From a readiness standpoint, Jones explained that many of the tests required to ensure service members are ready to deploy go through the lab.

“Not only that, our transfusion services and blood donor team are really impactful, providing blood products to our patients here, and also for the entire fleet and services around the globe,” Jones added.

U.S. Army Capt. Bikesh Shrestha is the clinical laboratory officer at Walter Reed, serving as service chief for the phlebotomy clinics and overseeing incoming and outgoing shipping of lab specimens from across the National Capital Region.

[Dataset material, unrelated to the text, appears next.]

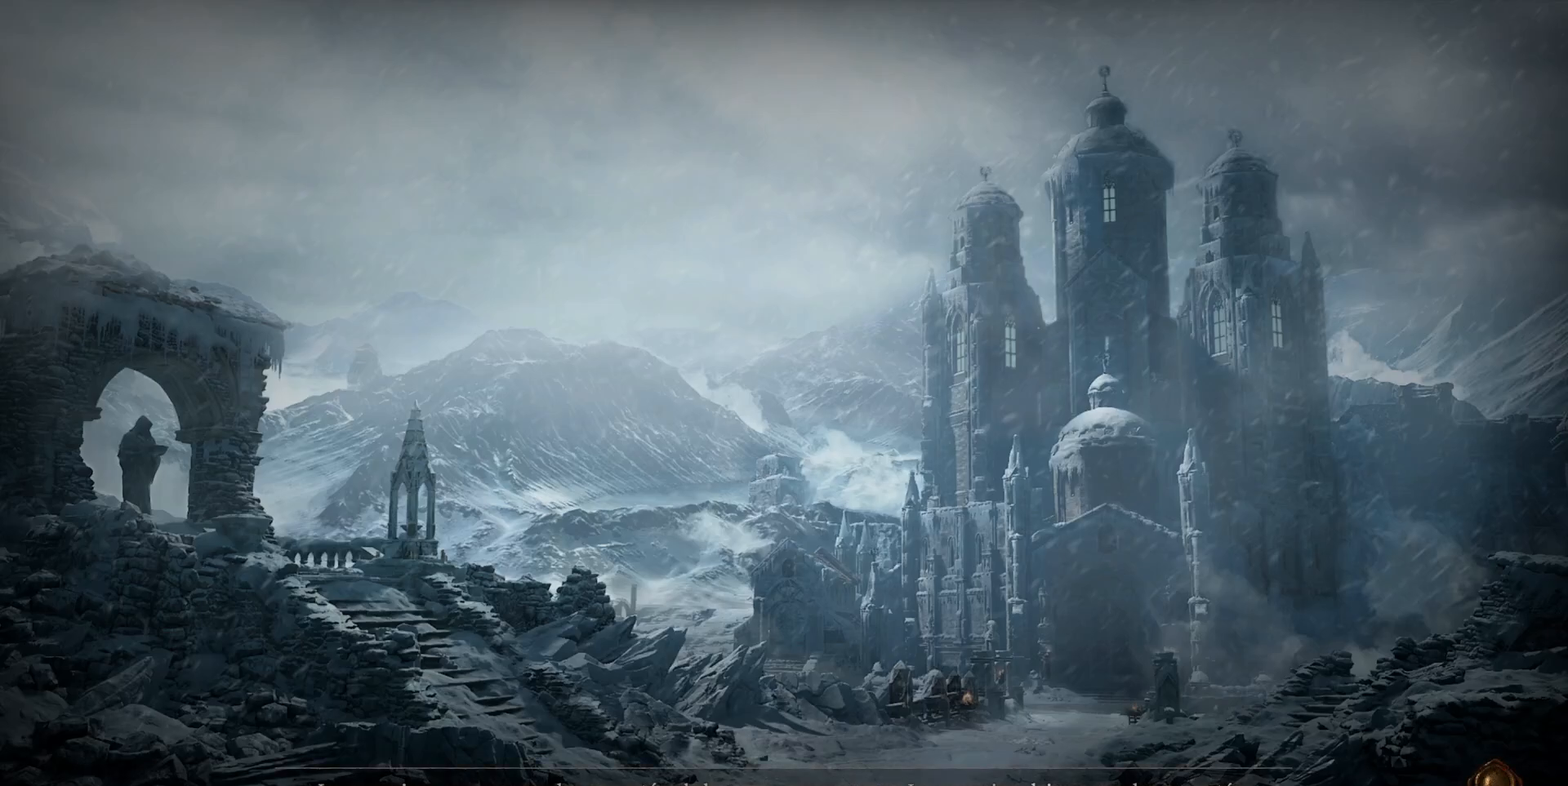
{"keys": [], "mouse": [], "events": [[80, "mouse_left", "down"], [400, "mouse_left", "up"]]}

“It’s rewarding being able to help patients. When people come to the hospital for care, very rarely is it for something good,” Shrestha added. “We try to make their experience less painful as possible while ensuring they have the best care. Being able to make a difference, and get them the results they need for care, is very rewarding.”

“A lot of [the] diagnoses providers make depend on lab results, and it’s very important that the results are accurate and provided in a timely manner,” Shrestha said.

“We work in the background and are rarely seen, but we make a difference as a vital part of the health care team,” the captain added.
Most tests performed at Walter Reed are completed and reported to health care providers within 24 hours of the lab receiving the sample for testing, according to lab officials. It’s estimated that Walter Reed lab professionals perform more than three million reportable lab tests annually as a regional and enterprise reference laboratory.